Content starts

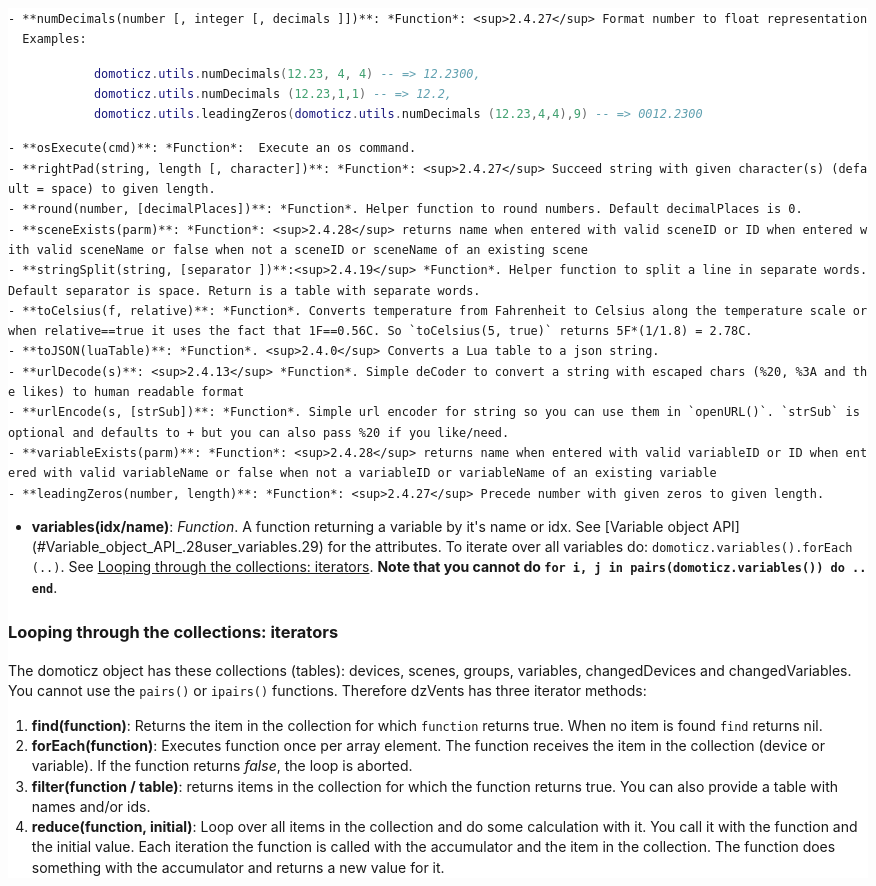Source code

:     - **numDecimals(number [, integer [, decimals ]])**: *Function*: <sup>2.4.27</sup> Format number to float representation  
      Examples:
```Lua
			domoticz.utils.numDecimals(12.23, 4, 4) -- => 12.2300,
			domoticz.utils.numDecimals (12.23,1,1) -- => 12.2,
			domoticz.utils.leadingZeros(domoticz.utils.numDecimals (12.23,4,4),9) -- => 0012.2300
```
    - **osExecute(cmd)**: *Function*:  Execute an os command.
    - **rightPad(string, length [, character])**: *Function*: <sup>2.4.27</sup> Succeed string with given character(s) (default = space) to given length.
    - **round(number, [decimalPlaces])**: *Function*. Helper function to round numbers. Default decimalPlaces is 0.
    - **sceneExists(parm)**: *Function*: <sup>2.4.28</sup> returns name when entered with valid sceneID or ID when entered with valid sceneName or false when not a sceneID or sceneName of an existing scene
    - **stringSplit(string, [separator ])**:<sup>2.4.19</sup> *Function*. Helper function to split a line in separate words. Default separator is space. Return is a table with separate words.
    - **toCelsius(f, relative)**: *Function*. Converts temperature from Fahrenheit to Celsius along the temperature scale or when relative==true it uses the fact that 1F==0.56C. So `toCelsius(5, true)` returns 5F*(1/1.8) = 2.78C.
    - **toJSON(luaTable)**: *Function*. <sup>2.4.0</sup> Converts a Lua table to a json string.
    - **urlDecode(s)**: <sup>2.4.13</sup> *Function*. Simple deCoder to convert a string with escaped chars (%20, %3A and the likes) to human readable format
    - **urlEncode(s, [strSub])**: *Function*. Simple url encoder for string so you can use them in `openURL()`. `strSub` is optional and defaults to + but you can also pass %20 if you like/need.
    - **variableExists(parm)**: *Function*: <sup>2.4.28</sup> returns name when entered with valid variableID or ID when entered with valid variableName or false when not a variableID or variableName of an existing variable
    - **leadingZeros(number, length)**: *Function*: <sup>2.4.27</sup> Precede number with given zeros to given length.

 - **variables(idx/name)**: *Function*. A function returning a variable by it's name or idx. See  [Variable object API]
(#Variable_object_API_.28user_variables.29) for the attributes. To iterate over all variables do: `domoticz.variables().forEach(..)`. See [Looping through the collections: iterators](#Looping_through_the_collections:_iterators). **Note that you cannot do `for i, j in pairs(domoticz.variables()) do .. end`**.

### Looping through the collections: iterators
The domoticz object has these collections (tables): devices, scenes, groups, variables, changedDevices and changedVariables. You cannot use the `pairs()` or `ipairs()` functions. Therefore dzVents has three iterator methods:

 1. **find(function)**: Returns the item in the collection for which `function` returns true. When no item is found `find` returns nil.
 2. **forEach(function)**: Executes function once per array element. The function receives the item in the collection (device or variable). If the function returns *false*, the loop is aborted.
 3. **filter(function / table)**: returns items in the collection for which the function returns true. You can also provide a table with names and/or ids.
 4. **reduce(function, initial)**: Loop over all items in the collection and do some calculation with it. You call it with the function and the initial value. Each iteration the function is called with the accumulator and the item in the collection. The function does something with the accumulator and returns a new value for it.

Content ends

**ABOUT THIS EXERCISE:** Copy exactly the lines from the first line of the records above through the line with "- **rightPad(string, length", both included, and nothing else. Pictures stay out.

**TASK SOLUTION:**
Source code

:     - **numDecimals(number [, integer [, decimals ]])**: *Function*: <sup>2.4.27</sup> Format number to float representation  
      Examples:
```Lua
			domoticz.utils.numDecimals(12.23, 4, 4) -- => 12.2300,
			domoticz.utils.numDecimals (12.23,1,1) -- => 12.2,
			domoticz.utils.leadingZeros(domoticz.utils.numDecimals (12.23,4,4),9) -- => 0012.2300
```
    - **osExecute(cmd)**: *Function*:  Execute an os command.
    - **rightPad(string, length [, character])**: *Function*: <sup>2.4.27</sup> Succeed string with given character(s) (default = space) to given length.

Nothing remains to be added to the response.